Parachinar is located near the Kurram tribal Agency nation’s northern Federally Administered Tribal Areas (FATA). Hussain’s town connects Pakistan to Afghanistan and the roads between mountains here have long been used as a transit route by militant groups in both countries – especially since the 1980s – to smuggle weapons back and forth. A few years ago, however, the routes were closed by the Pakistani military at the insistence of Parachinar locals. But that hasn’t stopped the use of weapons in the town. Shias here have consistently been under attack by radical Sunni militant groups, rumored to be backed by the Pakistan military and intelligence agency.

But Parachinar is not the only place where the Shia community is threatened in Pakistan. Attacks against Shias have surged nationwide over the past two years. According to a report released in July 2013 by the U.S. Commission on International Religious Freedom, based on a collation of publicly available news reports, between January 2012 and June 2013 about 635 Shias were killed in at least 77 attacks across the country.

As The Independent reports, the report said that “In the past 18 months there have been over 200 incidents of sectarian violence in Pakistan. The Shia community has been the worst affected.” The report also documents attacks on Pakistan’s other religious minority groups who have suffered from the uptick in violence.

The Ahmadi Muslim sect, for example, faced 54 different attacks that led to the deaths of 22 members of that community. Christians were the third worst affected, with 11 members killed and several hundred forced to flee their homes in attacks often led by mobs. The small Hindu and Shia communities collectively mourned the deaths of three people.

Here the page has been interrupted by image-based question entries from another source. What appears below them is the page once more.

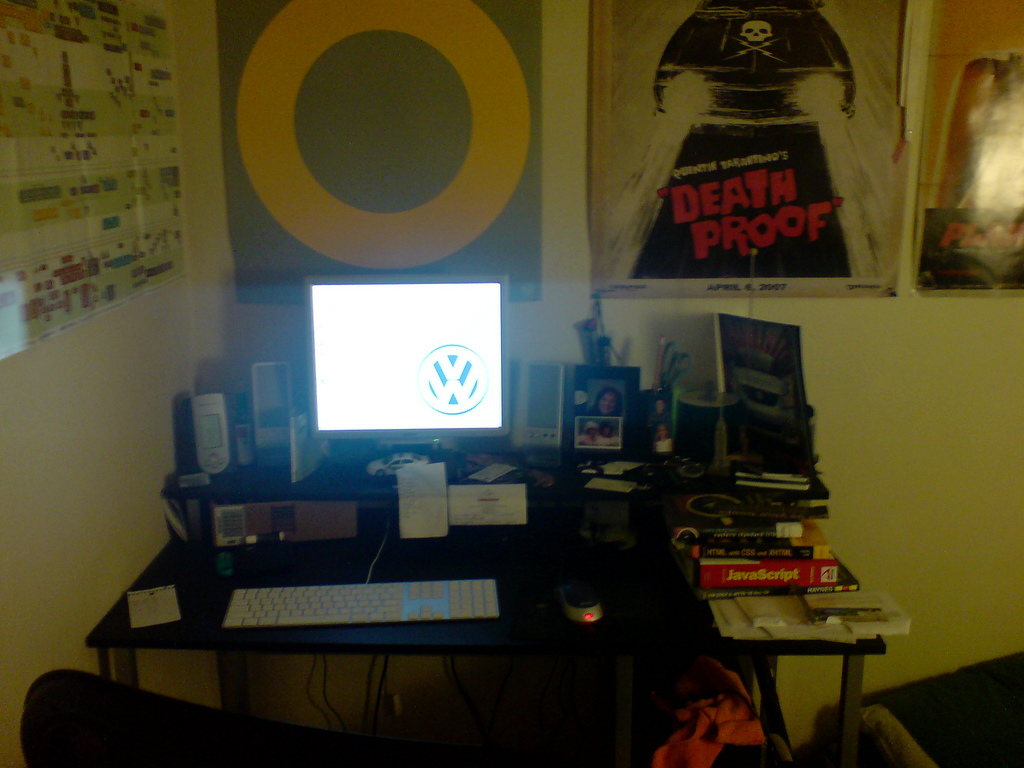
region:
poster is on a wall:
[588, 1, 917, 302]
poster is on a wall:
[213, 1, 542, 303]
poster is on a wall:
[3, 3, 181, 359]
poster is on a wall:
[914, 6, 1023, 294]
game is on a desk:
[680, 526, 824, 562]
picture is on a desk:
[573, 415, 621, 453]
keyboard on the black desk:
[223, 574, 502, 631]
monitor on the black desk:
[296, 271, 505, 442]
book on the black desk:
[694, 547, 843, 587]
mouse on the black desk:
[566, 575, 602, 629]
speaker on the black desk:
[190, 391, 239, 486]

Tragically, many attacks on minorities go unreported, especially in the regions of FATA, South Punjab and Interior Sind, where tribal leaders or feudal lords are able to influence police. These cases are never registered or documented, while the human rights abuses are being carried out primarily by stronger local communities with different beliefs.

Sadaqat Ahmed, a senior police officer in Peshawar, told The Diplomat that many incidents go unreported in the media due to their frequency, which causes the events to seemingly lose their significance as “news items.”

Mohsin Ali, a professor of conflict studies at a private university, concurs: “Violence against minorities has become a normal event in many parts of Pakistan. Lives of innocent civilians belonging to different minority community are now increasingly under threat because of this new ‘normalcy’ culture.”

The question remains as to what steps Pakistan’s recently elected democratic leader Nawaz Sharif and his party plan to take towards protecting the Shias in Parachinar and minorities in the country at large.

As long as the government fails to take serious action on behalf of the minorities living in Pakistan, teenagers like Hussain will continue to despair at the chance of a secure future.